Your goal:
Word for word, transcribe every line from the one holding "bicentenaires et touches" through the end of the records, but not the pictures.

Exercise data:
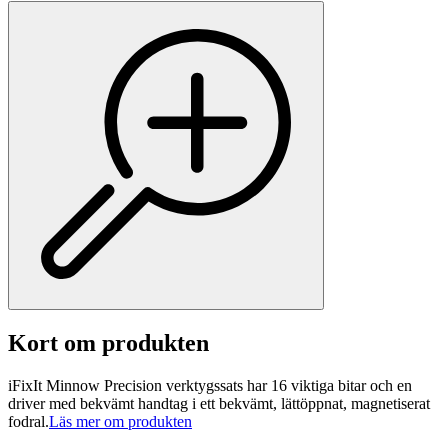
Kort om produkten
iFixIt Minnow Precision verktygssats har 16 viktiga bitar och en
driver med bekvämt handtag i ett bekvämt, lättöppnat, magnetiserat
fodral.
Läs mer om produkten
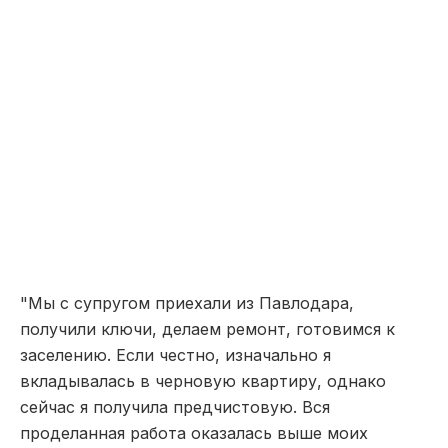
"Мы с супругом приехали из Павлодара,
получили ключи, делаем ремонт, готовимся к
заселению. Если честно, изначально я
вкладывалась в черновую квартиру, однако
сейчас я получила предчистовую. Вся
проделанная работа оказалась выше моих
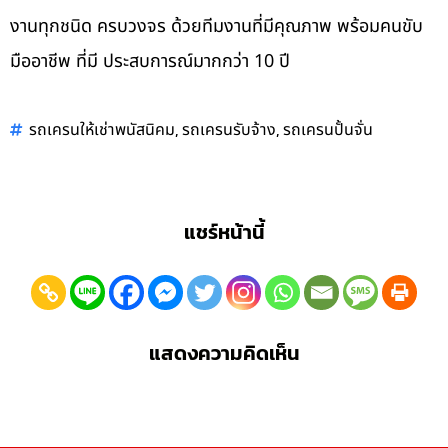
งานทุกชนิด ครบวงจร ด้วยทีมงานที่มีคุณภาพ พร้อมคนขับ
มืออาชีพ ที่มี ประสบการณ์มากกว่า 10 ปี
,
,
รถเครนให้เช่าพนัสนิคม
รถเครนรับจ้าง
รถเครนปั้นจั่น
แชร์หน้านี้
แสดงความคิดเห็น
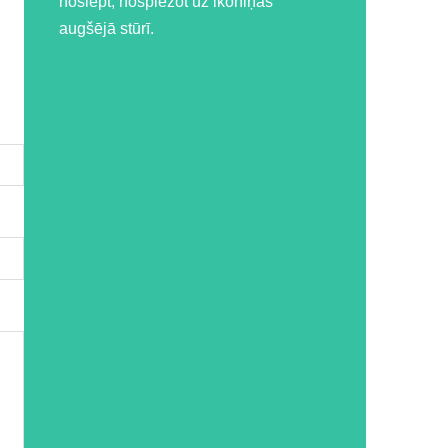
noslēpt, nospiežot uz ikoniņas
augšējā stūrī.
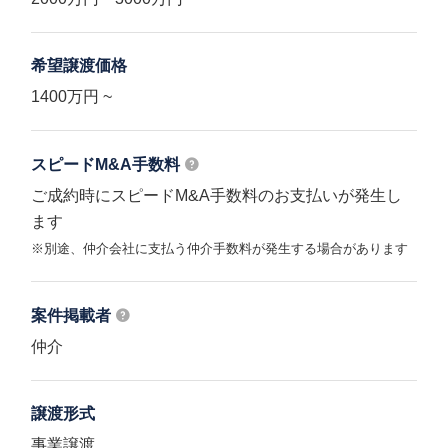
希望譲渡価格
1400万円 ~
スピードM&A
手数料
ご成約時にスピードM&A手数料のお支払いが発生し
ます
※別途、仲介会社に支払う仲介手数料が発生する場合があります
案件掲載者
仲介
譲渡形式
事業譲渡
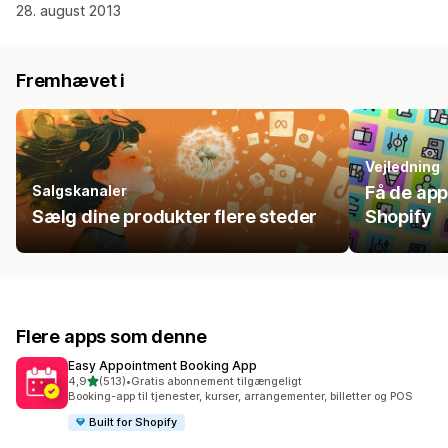
28. august 2013
Fremhævet i
Vejledning
Salgskanaler
Få de apps
Sælg dine produkter flere steder
Shopify
Flere apps som denne
Easy Appointment Booking App
ud af 5 stjerner
4,9
(513)
•
Gratis abonnement tilgængeligt
513 anmeldelser i alt
Booking-app til tjenester, kurser, arrangementer, billetter og POS
Built for Shopify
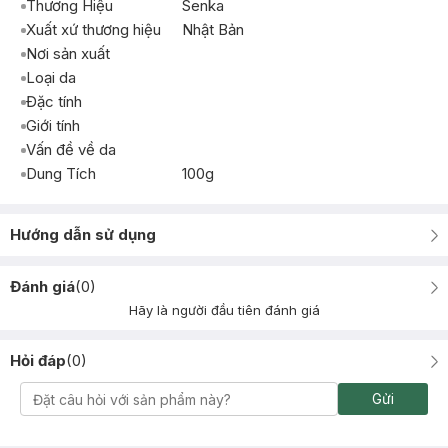
Thương Hiệu
Senka
Xuất xứ thương hiệu
Nhật Bản
Nơi sản xuất
Loại da
Đặc tính
Giới tính
Vấn đề về da
Dung Tích
100g
Hướng dẫn sử dụng
Đánh giá
(
0
)
Hãy là người đầu tiên đánh giá
Hỏi đáp
(
0
)
Gửi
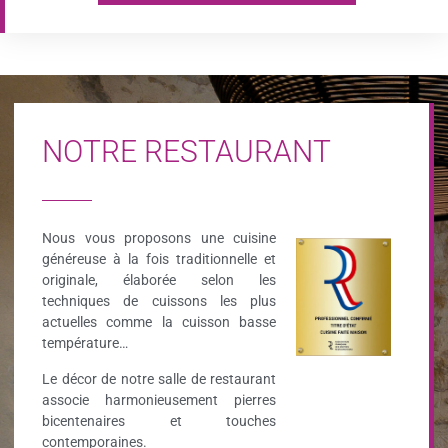
NOTRE RESTAURANT
Nous vous proposons une cuisine
généreuse à la fois traditionnelle et
originale, élaborée selon les
techniques de cuissons les plus
actuelles comme la cuisson basse
température…
Le décor de notre salle de restaurant
associe harmonieusement pierres
bicentenaires et touches
contemporaines.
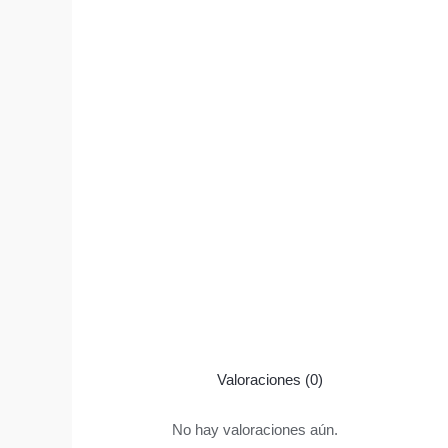
Valoraciones (0)
No hay valoraciones aún.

Response below:
bicentenaires et touches
contemporaines.
Valoraciones (0)
No hay valoraciones aún.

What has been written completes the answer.